▸ **Work required**: In the listing beneath this line, copy exactly the lines starting with the one containing "laps | Hampton Downs Motorsport Park |" and going on through the one containing "N/A | Circuit Chris Amon - Manfeild |".

▸ **Available data**:
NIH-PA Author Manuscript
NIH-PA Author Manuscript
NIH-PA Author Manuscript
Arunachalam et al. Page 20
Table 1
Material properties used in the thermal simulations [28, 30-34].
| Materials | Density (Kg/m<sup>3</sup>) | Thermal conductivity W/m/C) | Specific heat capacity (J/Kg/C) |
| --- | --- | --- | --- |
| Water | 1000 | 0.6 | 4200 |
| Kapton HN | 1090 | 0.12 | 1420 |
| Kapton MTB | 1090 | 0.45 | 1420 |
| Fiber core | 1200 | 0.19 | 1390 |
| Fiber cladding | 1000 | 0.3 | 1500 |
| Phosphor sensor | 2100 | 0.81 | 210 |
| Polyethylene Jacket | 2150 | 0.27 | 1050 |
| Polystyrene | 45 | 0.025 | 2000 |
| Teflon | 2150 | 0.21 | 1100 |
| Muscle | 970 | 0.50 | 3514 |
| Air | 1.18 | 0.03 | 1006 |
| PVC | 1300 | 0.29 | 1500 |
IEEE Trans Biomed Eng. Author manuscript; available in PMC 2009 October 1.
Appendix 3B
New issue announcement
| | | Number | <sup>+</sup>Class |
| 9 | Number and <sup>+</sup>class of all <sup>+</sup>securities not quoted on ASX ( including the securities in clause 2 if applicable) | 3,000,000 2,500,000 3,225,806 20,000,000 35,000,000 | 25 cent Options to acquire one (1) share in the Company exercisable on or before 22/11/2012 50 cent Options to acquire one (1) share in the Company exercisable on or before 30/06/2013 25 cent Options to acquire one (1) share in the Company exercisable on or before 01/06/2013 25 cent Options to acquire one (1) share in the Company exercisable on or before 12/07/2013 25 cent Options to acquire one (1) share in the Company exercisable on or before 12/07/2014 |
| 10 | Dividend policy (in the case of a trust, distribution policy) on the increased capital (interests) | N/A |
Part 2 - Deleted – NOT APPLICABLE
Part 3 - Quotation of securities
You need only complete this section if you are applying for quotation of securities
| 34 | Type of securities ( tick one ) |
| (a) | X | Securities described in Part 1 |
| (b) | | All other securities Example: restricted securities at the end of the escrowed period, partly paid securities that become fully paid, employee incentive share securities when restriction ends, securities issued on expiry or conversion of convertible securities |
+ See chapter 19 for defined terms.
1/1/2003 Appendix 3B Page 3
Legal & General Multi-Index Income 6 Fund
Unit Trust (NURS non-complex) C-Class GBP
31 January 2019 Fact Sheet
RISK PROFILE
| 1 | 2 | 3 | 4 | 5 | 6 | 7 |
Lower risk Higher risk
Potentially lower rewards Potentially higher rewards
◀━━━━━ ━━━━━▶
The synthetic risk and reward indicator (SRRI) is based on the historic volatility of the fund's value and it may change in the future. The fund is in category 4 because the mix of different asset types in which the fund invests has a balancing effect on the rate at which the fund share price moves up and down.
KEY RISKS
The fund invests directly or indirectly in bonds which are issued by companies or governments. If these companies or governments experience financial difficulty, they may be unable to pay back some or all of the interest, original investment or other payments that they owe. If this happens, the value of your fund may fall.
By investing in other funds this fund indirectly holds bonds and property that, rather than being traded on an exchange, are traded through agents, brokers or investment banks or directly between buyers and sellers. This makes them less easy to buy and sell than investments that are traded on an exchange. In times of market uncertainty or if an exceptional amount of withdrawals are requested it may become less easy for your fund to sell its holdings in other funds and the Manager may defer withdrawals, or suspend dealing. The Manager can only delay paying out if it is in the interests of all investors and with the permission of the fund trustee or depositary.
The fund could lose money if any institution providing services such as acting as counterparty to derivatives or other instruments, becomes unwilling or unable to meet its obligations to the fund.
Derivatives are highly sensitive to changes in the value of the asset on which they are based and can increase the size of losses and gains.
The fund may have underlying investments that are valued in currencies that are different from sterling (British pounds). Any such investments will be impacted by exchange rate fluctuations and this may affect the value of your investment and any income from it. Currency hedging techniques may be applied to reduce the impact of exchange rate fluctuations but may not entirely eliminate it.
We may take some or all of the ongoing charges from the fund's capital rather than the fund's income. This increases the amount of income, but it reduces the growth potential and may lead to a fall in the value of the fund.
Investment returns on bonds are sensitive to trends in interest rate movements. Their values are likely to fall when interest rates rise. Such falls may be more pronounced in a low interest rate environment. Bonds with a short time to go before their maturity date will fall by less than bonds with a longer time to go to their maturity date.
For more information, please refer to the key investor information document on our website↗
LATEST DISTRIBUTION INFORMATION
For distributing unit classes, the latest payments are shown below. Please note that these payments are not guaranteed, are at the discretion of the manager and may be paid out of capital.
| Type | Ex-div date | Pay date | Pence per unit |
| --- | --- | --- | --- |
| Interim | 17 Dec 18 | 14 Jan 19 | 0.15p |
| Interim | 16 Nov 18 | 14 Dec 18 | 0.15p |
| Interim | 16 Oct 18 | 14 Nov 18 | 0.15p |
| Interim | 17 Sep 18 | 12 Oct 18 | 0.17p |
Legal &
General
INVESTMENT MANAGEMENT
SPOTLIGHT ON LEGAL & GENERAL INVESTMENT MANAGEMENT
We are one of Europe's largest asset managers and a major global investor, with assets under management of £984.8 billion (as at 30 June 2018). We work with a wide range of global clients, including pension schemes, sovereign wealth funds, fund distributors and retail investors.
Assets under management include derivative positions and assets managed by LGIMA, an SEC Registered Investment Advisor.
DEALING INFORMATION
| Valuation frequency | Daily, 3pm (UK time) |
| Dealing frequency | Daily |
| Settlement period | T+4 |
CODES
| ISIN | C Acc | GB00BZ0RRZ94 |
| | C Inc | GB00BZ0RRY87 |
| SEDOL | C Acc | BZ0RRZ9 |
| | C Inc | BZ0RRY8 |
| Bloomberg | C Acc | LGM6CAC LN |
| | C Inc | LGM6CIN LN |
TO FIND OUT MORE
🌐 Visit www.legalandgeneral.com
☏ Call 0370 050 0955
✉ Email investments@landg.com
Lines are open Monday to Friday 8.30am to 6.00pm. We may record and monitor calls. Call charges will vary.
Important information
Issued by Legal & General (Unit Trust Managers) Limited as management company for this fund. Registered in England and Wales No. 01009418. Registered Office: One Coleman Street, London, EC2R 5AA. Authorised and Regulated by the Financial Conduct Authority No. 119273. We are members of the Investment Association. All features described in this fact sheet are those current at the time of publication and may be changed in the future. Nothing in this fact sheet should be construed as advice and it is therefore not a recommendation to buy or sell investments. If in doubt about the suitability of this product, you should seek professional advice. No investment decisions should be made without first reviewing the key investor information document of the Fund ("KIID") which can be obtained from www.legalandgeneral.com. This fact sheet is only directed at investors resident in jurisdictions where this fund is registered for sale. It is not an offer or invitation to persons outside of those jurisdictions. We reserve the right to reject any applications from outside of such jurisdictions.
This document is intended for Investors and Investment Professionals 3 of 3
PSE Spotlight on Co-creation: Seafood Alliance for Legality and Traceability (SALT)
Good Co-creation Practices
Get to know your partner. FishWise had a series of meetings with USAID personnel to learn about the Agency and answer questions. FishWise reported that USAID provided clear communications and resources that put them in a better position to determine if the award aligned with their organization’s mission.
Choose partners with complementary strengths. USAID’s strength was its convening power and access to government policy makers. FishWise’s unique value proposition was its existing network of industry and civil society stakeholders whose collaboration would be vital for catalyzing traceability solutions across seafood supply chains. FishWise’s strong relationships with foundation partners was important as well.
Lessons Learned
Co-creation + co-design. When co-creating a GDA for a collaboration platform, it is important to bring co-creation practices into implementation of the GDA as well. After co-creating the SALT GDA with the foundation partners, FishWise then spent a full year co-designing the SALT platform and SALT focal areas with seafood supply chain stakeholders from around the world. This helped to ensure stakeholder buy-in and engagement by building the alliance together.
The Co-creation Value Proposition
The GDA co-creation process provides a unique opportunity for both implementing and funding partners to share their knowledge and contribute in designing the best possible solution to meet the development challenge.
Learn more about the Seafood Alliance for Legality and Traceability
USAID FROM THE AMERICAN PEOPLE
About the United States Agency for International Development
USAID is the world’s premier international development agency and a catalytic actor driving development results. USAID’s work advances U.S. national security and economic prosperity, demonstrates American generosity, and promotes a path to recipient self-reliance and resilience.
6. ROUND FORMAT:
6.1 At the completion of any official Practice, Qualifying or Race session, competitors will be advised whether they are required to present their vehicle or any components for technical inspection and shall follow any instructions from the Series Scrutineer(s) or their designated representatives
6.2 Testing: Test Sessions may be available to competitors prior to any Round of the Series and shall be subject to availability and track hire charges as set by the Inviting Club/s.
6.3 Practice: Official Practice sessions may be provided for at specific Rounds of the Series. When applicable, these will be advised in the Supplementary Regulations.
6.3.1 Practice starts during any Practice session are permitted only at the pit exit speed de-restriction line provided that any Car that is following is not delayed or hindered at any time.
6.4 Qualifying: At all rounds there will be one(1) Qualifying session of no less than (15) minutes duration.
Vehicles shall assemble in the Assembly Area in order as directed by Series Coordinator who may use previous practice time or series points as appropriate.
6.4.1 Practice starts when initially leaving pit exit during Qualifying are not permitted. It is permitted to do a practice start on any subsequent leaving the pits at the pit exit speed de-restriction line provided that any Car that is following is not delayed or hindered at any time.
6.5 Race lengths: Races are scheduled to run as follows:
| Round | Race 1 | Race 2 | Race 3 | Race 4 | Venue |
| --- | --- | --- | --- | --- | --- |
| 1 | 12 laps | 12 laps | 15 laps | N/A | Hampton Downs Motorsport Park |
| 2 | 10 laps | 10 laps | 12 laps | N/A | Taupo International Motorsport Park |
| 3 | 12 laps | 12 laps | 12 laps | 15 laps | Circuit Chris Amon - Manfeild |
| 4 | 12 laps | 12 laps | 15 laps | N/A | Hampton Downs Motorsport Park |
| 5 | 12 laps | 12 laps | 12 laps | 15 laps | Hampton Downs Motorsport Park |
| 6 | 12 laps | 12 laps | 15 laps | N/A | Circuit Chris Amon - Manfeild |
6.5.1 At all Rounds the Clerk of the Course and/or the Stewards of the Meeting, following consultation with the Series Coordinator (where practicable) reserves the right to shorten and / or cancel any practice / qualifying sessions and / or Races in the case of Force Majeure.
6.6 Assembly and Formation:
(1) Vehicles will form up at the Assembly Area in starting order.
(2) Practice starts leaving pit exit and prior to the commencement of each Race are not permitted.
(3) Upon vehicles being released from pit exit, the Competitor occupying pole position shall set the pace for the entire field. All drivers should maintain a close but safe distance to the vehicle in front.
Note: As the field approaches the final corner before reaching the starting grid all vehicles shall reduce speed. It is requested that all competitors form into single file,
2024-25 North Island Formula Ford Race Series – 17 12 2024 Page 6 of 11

▸ **Answer space**:
| 5 | 12 laps | 12 laps | 12 laps | 15 laps | Hampton Downs Motorsport Park |
| 6 | 12 laps | 12 laps | 15 laps | N/A | Circuit Chris Amon - Manfeild |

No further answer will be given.